In this article the role of the next-to-leading order chiral interactions in the s-wave open-beauty meson scattering processes was scrutinized. The LECs are derived mainly from corresponding LECs as obtained previously from global fits to the QCD lattice dataset in the charm sector Guo:2018kno . Where possible additional direct data form the beauty sector were taken into account. The heavy-quark scaling behavior is constrained by the RG-invariant Wilson coefficient for the chromomagnetic moment. We employ the results of the Wilson coefficient calculated at the 2-loop level.
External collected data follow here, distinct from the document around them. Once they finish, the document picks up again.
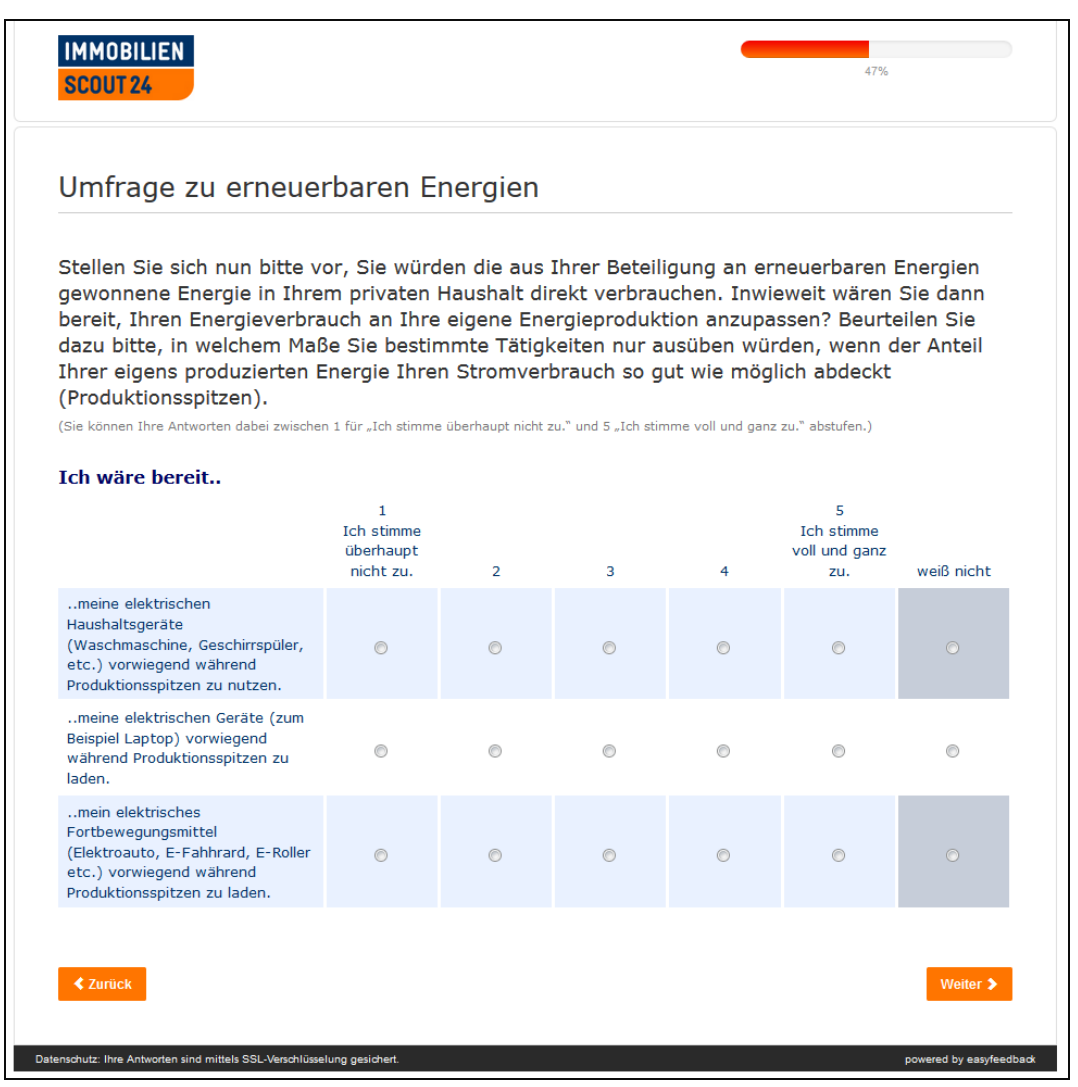
Figure A10. Screenshot of Questionnaire Page 9.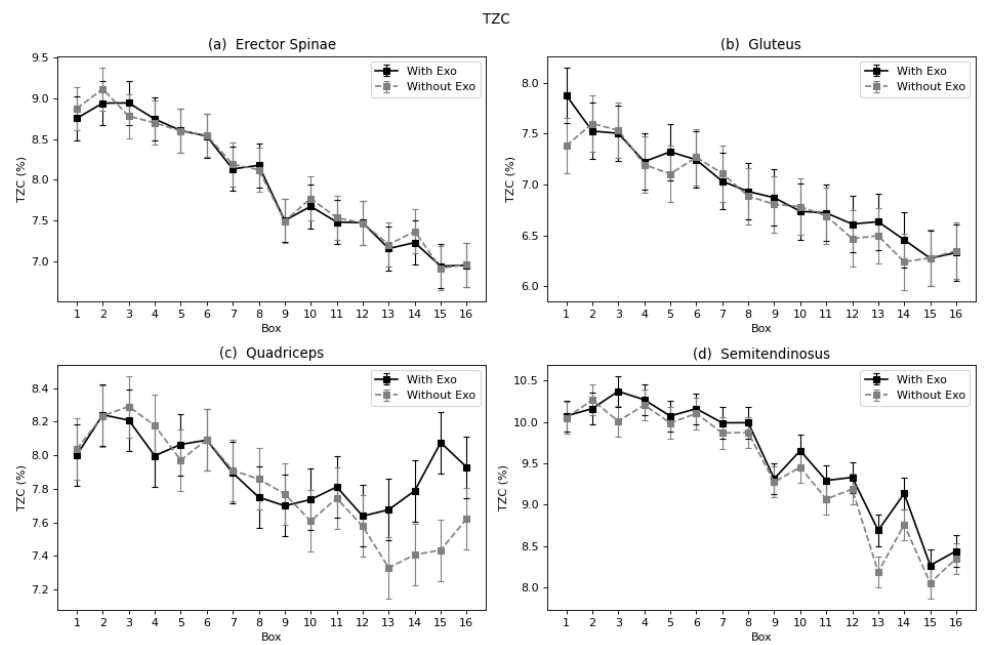
Figure 6. Marginal mean curves with the standard error bars of TZC parameter throughout the 16 boxes for all four muscles: ( a ) Erector Spinae, ( b ) Gluteus, ( c ) Quadriceps, and ( d ) Semitendinosus.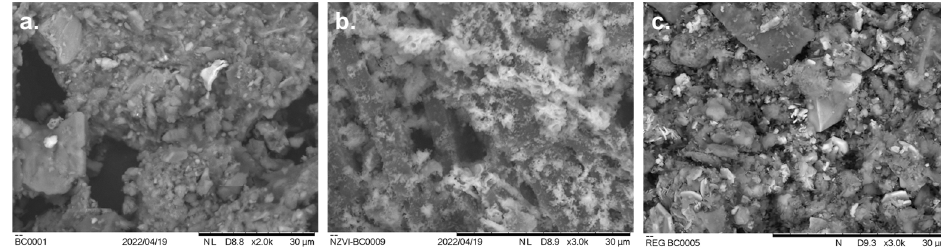
Figure 2. SEM images of bare ( a ) BC, ( b ) nZVI-BC, and ( c ) FS treated . Table 1. Results of EDS analysis for BC, nZVI-BC, and FS treated . Element,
We find that in the antitriplet but also in the exotic flavor sextet, the chiral correction terms lead to minor effects in the $J^{P}=0^{+}$ and $1^{+}$ pole masses only. This confirms the semiquantitative predictions made almost two decades ago by one of the authors. Our refined values should be used in ongoing experimental searches and QCD lattice simulations. It is noted, however, that like in the open-charm sector, we expect the light-quark mass dependence in the flavor antitriplet and sextet states to be significant. This should be investigated further, in particular for the $\pi B$ s-wave phase shifts.

Xiang-Dong Gao and Daniel Mohler are acknowledged for stimulating discussions.